(Dataset excerpts)
:::
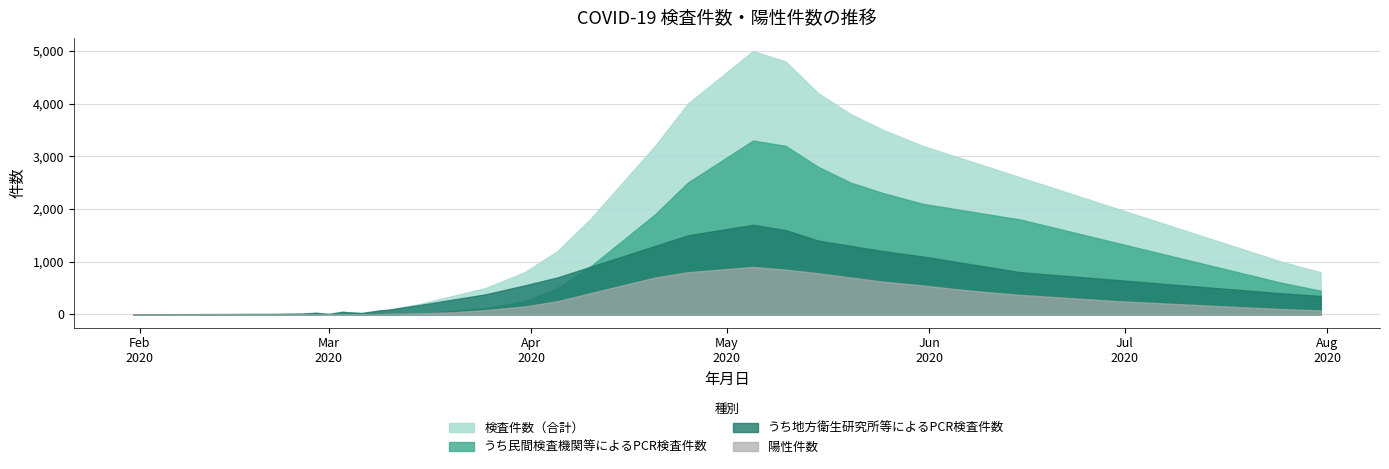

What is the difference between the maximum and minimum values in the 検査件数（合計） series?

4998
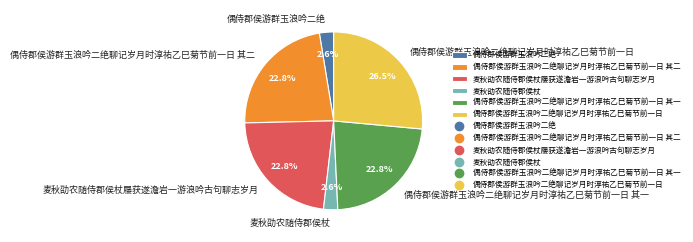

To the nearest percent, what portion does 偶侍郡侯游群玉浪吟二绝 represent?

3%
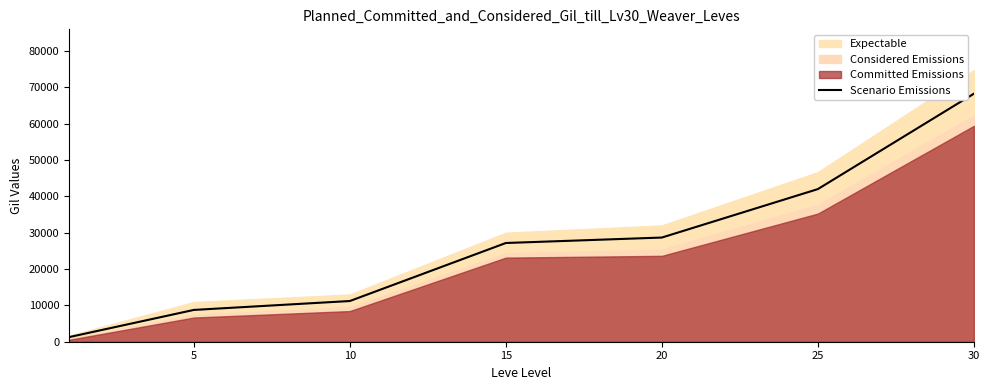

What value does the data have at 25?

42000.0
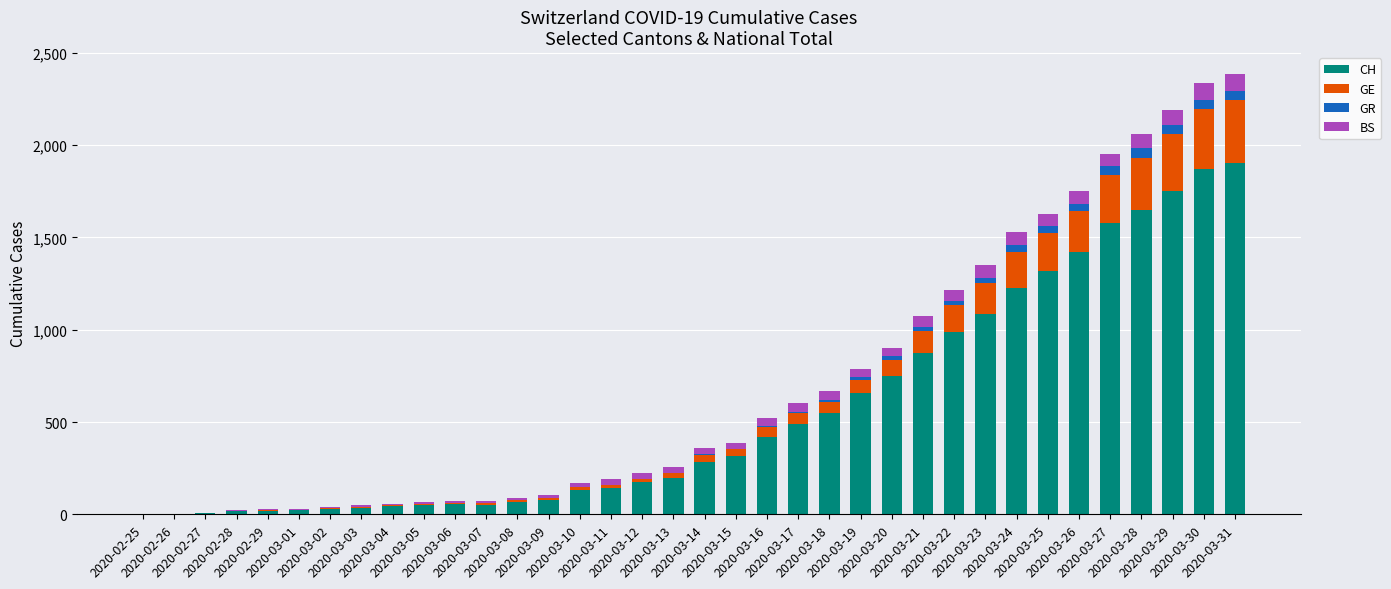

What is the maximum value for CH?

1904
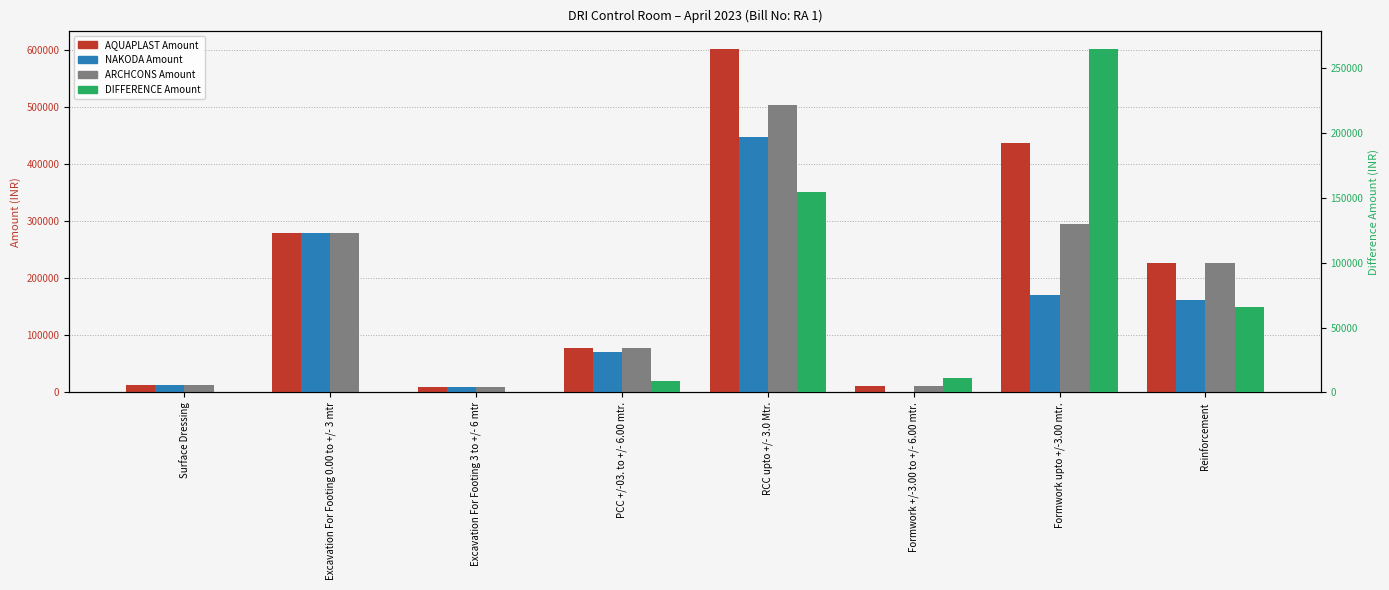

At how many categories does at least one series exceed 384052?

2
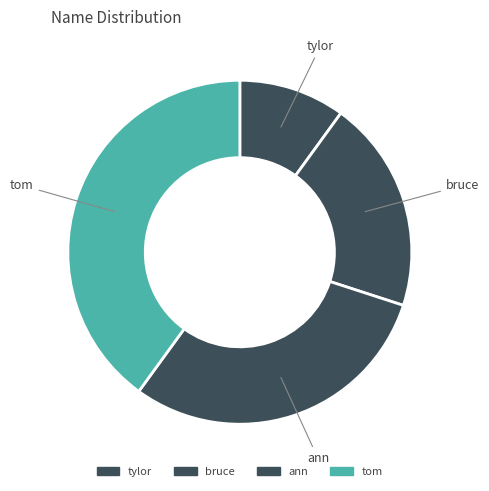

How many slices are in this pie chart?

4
:::
* [PROBLEM STATEMENT]:
Quote all of the lines above word for word, leaving out the pictures.

* [REPLY]:
What is the difference between the maximum and minimum values in the 検査件数（合計） series?

4998

To the nearest percent, what portion does 偶侍郡侯游群玉浪吟二绝 represent?

3%

What value does the data have at 25?

42000.0

What is the maximum value for CH?

1904

At how many categories does at least one series exceed 384052?

2

How many slices are in this pie chart?

4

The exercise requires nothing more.